→ Qué hacer:
Prosigue el texto sobre la mediación a partir de su última oración.
── Texto proporcionado ──
Mediación hablando

¿Qué es la mediación?

La mediación es una vía alternativa de resolución de conflictos en el que dos o más partes llegan a un acuerdo pactado. La figura del mediador es la que ejercerá de tercero imparcial para que ese acuerdo sea posible.

Principios

Toda mediación se rige por unos principios: es voluntaria, confidencial, imparcial y neutral. Voluntaria porque ninguna de las partes está obligada a hacer uso de ella y en cualquier momento puede renunciar. Confidencial porque el mediador está obligada a guardar el secreto, incluso delante del juez. Imparcial porque existe una igualdad entre las partes. Y neutral porque el mediador no toma partido por ninguna de las partes.
───
── Datos aportados ──
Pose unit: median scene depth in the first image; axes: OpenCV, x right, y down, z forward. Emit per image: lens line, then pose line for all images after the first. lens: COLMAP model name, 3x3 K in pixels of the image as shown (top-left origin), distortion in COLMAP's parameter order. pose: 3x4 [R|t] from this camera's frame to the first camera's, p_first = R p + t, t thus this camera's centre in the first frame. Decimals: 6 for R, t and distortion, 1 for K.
───
── Datos aportados ──
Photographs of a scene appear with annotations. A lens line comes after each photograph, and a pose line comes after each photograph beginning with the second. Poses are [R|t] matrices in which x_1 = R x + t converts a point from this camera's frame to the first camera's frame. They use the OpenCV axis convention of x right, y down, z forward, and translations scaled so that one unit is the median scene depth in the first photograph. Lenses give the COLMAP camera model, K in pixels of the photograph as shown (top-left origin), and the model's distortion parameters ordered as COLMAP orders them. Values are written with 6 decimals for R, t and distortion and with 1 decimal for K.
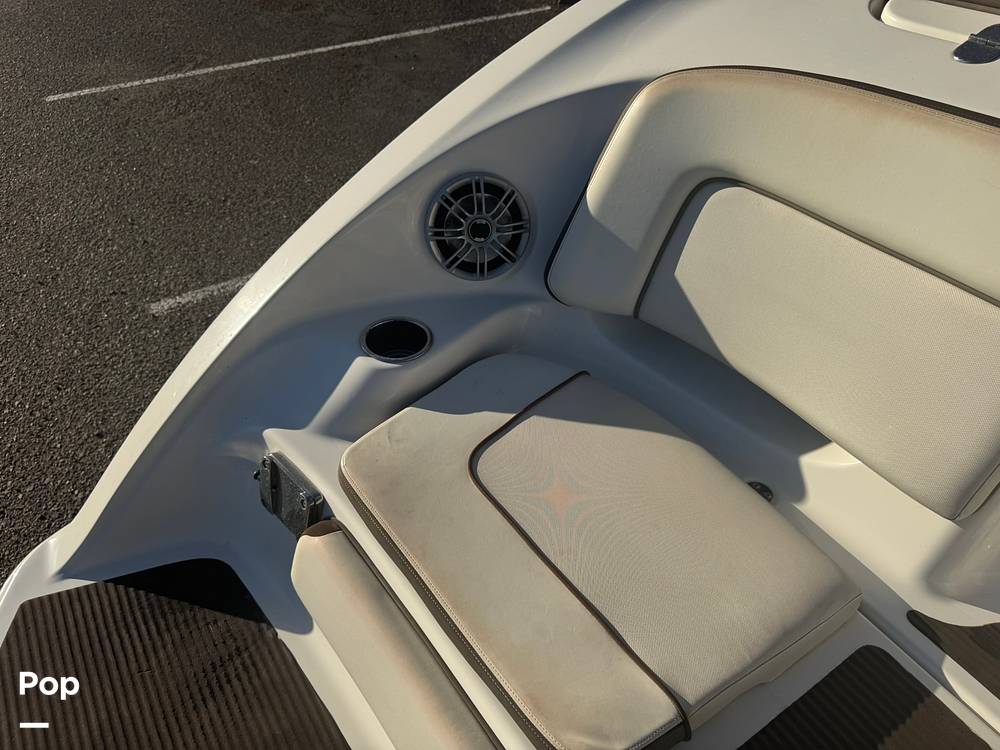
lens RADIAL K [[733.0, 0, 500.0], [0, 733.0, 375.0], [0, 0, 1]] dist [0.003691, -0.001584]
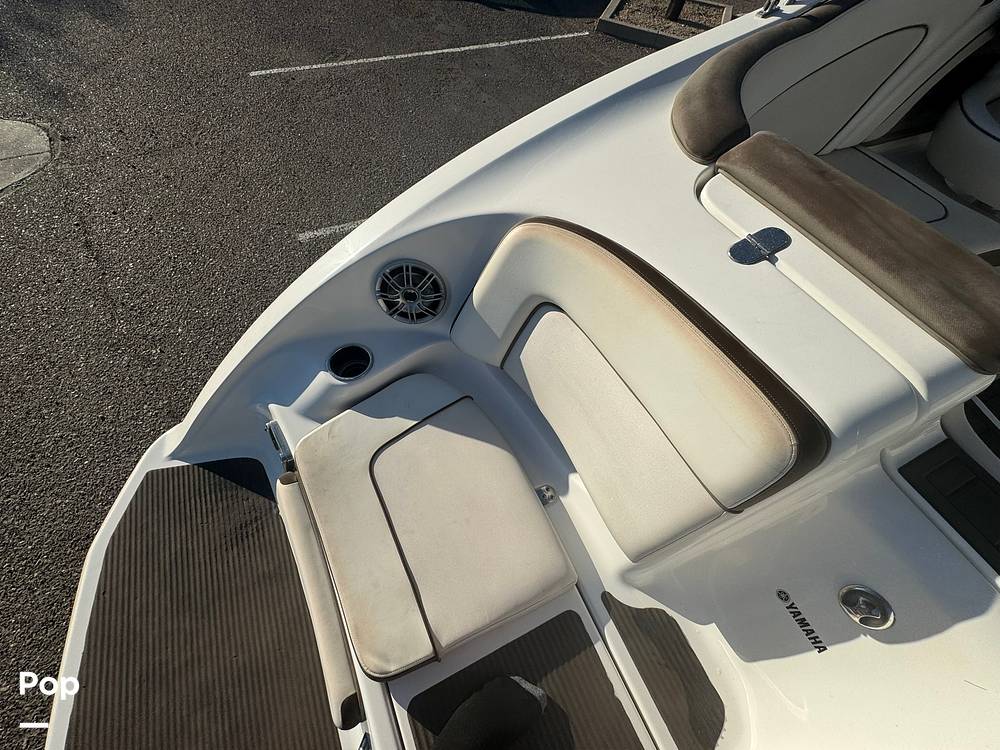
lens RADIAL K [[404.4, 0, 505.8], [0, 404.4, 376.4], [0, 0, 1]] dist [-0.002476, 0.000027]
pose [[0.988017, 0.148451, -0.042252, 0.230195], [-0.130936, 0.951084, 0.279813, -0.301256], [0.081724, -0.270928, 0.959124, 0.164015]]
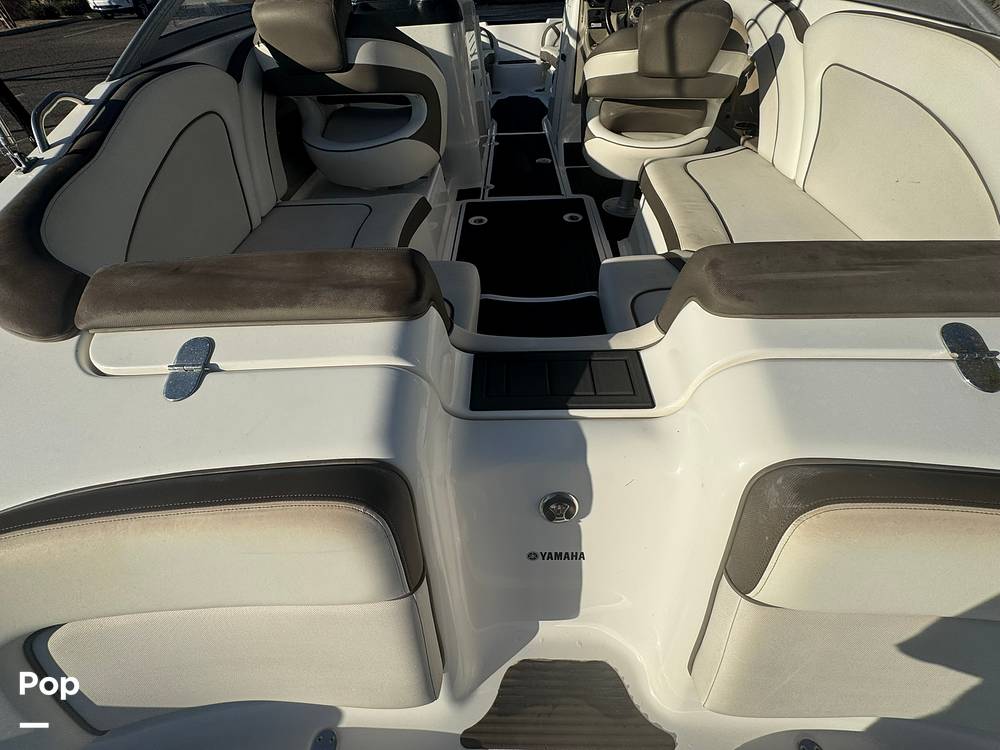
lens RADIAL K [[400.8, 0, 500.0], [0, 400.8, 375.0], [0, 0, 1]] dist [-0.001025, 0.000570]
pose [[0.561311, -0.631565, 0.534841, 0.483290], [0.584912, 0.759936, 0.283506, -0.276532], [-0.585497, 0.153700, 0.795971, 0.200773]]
───
── Datos aportados ──
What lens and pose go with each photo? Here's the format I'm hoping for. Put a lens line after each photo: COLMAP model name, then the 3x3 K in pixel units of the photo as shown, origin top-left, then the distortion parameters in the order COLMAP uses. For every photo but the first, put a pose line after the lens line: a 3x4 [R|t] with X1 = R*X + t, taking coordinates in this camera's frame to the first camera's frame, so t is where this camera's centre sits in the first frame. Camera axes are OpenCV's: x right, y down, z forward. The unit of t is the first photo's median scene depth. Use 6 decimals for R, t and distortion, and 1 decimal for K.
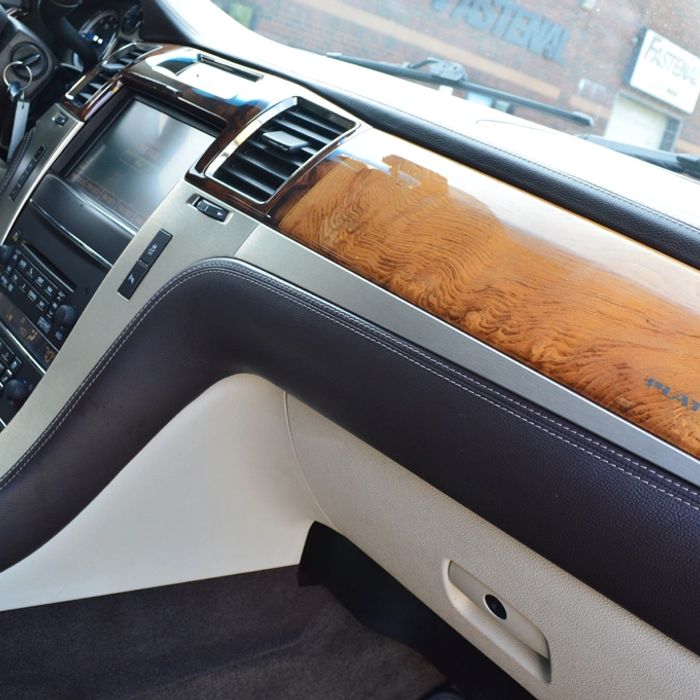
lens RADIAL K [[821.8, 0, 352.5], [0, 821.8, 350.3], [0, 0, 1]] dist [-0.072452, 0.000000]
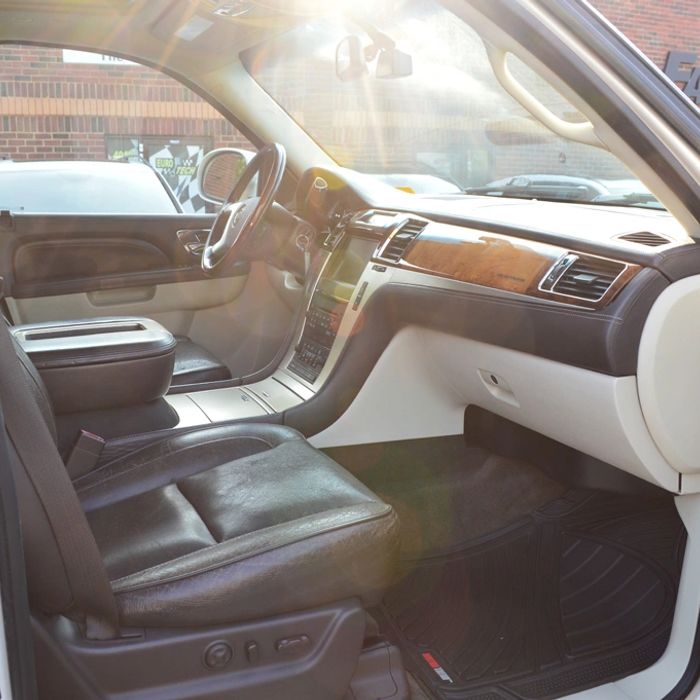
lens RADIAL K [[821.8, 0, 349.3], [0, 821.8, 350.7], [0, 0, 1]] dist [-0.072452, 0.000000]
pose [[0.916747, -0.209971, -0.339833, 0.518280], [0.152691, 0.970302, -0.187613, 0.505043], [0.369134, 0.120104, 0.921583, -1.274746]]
───
→ Respuesta:
Ventajas

En un juicio, el juez no tiene en cuenta la voluntad de las partes. Simplemente determina lo que las partes deben hacer, de modo que una parte gana y la otra pierde. Es un proceso más caro, más largo, causa más desgaste y más dolor.

La mediación en cambio tiene en cuenta a las partes, se basa en un "vosotros". De ahí que el acuerdo es más sólido, pues se ha llegado a él a través del trabajo de las partes. No hay una parte perdedora, sino que ambas partes ganan (win-win).

El proceso de mediación es mucho más económico, pues no se paga abogado, procurador ni costas procesales. Es un proceso rápido: en 4-5 sesiones se suele llegar a un acuerdo (en un tiempo total de unos 2 meses), mientras que la vía judicial puede retrasarse años. Todo esto reduce además el desgaste emocional que conlleva la carga de los conflictos.

El acuerdo al que se llega puede ser vinculante si se presenta ante notario o un juez.

Extrajudicial / intrajudicial

La mediación se puede utilizar tanto extrajudicialmente como intrajudicial. Extrajudicial quiere decir que no es necesario que se haya abierto un proceso judicial y pueden ser problemas privados entre las partes. Por ello, los asuntos que trata la mediación pueden ser tales como acoso escolar, disputas vecinales...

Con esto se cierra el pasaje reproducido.